After graduation, An De Ryck completed an internship in Bavaria, working at several other facilities, before returning and taking over the brewing at the family brewery in the 1970s. She introduced six new flavors, and took the business from a local level to an international distributorship by adding a bottling facility. In addition to working as a masterbrewer at the De Ryck Brewery, De Ryck belongs to a consortium of thirty breweries and two universities which are studying beer. A recent project evaluated how quickly beer stales, as well as flavor stability.

An De Ryck's daughter, Miek Van Melkebeke and son, Bram Van Melkebeke now operate the commercial side of the brewery, while she continues as brewmaster. She produced nine beers most in the traditional style, but a few, like Jules de Bananes, flavored with banana, are sweet and fruity.
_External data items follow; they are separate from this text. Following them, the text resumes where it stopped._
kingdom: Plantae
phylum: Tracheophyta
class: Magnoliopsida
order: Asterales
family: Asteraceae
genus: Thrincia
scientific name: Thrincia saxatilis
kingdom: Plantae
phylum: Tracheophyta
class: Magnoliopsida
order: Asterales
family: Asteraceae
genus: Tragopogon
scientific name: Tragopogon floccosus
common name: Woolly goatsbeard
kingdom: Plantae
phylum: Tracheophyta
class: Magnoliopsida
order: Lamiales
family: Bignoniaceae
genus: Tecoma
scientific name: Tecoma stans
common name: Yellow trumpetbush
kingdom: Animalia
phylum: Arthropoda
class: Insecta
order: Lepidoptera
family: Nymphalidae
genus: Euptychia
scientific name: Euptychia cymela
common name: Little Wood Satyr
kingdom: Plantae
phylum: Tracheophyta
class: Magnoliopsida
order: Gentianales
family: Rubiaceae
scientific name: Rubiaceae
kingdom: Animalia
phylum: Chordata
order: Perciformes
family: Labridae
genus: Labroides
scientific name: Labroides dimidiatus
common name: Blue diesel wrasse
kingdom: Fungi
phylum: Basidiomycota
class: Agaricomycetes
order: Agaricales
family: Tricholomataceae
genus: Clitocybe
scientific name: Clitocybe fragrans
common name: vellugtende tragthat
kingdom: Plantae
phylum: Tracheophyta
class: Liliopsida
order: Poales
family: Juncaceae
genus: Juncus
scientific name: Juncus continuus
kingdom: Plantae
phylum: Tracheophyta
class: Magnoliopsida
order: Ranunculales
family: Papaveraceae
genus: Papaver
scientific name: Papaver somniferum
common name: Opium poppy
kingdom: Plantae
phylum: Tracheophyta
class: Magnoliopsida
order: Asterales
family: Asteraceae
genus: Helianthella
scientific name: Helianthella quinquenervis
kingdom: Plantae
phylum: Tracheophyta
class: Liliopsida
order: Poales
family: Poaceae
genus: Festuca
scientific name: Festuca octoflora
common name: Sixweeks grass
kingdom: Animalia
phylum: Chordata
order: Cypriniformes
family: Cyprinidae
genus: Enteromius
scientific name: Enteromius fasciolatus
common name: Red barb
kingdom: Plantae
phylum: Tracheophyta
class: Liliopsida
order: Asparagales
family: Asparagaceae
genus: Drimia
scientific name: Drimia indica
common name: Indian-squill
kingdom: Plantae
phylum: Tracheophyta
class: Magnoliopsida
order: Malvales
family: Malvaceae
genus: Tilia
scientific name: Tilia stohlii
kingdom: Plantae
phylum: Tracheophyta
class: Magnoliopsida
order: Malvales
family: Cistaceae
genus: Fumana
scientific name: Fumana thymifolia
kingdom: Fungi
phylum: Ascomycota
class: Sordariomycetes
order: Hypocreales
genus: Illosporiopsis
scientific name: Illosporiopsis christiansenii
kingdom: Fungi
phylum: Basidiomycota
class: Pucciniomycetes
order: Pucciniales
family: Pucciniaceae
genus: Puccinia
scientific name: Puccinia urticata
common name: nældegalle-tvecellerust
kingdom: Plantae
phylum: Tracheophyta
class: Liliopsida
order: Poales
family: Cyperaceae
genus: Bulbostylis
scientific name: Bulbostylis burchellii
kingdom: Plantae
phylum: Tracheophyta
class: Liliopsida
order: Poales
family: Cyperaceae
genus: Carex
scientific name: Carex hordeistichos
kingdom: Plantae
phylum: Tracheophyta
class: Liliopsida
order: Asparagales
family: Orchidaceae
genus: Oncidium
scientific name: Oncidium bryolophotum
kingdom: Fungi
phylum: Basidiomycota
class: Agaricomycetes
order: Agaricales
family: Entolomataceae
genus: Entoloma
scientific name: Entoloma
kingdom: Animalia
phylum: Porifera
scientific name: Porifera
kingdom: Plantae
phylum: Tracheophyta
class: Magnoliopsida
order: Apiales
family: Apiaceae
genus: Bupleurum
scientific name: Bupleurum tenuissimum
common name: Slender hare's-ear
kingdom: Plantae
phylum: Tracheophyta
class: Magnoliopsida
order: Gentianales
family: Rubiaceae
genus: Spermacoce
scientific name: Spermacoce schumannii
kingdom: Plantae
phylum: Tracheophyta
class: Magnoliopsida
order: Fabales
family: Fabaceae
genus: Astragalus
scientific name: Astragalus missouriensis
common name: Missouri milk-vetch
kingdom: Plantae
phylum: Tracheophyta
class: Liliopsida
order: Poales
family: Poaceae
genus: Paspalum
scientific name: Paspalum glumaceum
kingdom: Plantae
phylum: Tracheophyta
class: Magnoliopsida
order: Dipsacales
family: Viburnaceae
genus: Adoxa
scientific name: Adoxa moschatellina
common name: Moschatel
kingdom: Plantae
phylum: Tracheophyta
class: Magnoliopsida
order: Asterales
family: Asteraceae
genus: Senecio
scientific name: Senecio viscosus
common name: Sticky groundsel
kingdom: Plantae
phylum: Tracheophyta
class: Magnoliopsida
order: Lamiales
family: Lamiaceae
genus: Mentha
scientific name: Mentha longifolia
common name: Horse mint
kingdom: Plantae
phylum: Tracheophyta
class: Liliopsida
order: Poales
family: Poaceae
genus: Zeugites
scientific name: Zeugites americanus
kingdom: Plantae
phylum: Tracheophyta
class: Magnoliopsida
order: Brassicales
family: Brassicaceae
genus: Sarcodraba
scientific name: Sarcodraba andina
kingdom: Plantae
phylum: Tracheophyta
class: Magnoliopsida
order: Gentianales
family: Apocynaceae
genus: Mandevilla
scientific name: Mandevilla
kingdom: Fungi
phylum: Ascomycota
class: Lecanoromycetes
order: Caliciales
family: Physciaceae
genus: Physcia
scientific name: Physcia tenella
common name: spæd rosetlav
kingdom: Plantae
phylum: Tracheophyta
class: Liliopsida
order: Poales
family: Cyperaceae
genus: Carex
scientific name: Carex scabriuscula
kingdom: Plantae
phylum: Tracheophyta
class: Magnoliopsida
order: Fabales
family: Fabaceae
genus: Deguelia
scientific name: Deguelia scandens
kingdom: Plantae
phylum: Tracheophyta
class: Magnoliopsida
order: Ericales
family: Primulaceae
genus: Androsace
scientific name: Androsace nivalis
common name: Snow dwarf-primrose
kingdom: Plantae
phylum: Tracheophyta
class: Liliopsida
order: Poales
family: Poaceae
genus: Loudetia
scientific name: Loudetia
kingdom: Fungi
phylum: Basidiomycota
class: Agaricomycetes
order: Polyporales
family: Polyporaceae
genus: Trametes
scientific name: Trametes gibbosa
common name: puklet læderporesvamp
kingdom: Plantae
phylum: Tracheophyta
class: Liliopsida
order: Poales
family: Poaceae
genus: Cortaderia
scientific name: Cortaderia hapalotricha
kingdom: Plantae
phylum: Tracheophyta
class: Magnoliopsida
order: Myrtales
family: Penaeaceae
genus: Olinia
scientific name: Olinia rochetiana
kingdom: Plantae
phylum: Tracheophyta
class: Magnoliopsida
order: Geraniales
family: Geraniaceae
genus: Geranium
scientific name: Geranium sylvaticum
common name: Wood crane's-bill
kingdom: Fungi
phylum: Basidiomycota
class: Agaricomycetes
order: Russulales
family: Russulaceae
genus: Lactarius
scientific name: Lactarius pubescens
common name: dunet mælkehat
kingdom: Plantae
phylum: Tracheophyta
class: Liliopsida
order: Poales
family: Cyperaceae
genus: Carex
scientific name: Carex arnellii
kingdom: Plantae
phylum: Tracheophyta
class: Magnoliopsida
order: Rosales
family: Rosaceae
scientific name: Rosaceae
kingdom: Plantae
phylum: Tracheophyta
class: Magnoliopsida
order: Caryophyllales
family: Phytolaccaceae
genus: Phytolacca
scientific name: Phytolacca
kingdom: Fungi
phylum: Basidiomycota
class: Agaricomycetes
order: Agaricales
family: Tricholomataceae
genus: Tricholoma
In 2011, she added a tenth beer, creating a special beer, "Gouden Arend" (Golden Eagle) for the brewery's 125th birthday. An De Ryck has won multiple awards for her beers, including best Belgian tripel at the 2008 European Beer Star and the bronze medal from the World Beer Cup, in both 2006 and 2008. In 2013, her Arend Tripel won gold at the European Beer Star competition held in Munich, Germany.

An De Ryck's husband, Omer Van Melkebeke is a pharmacist.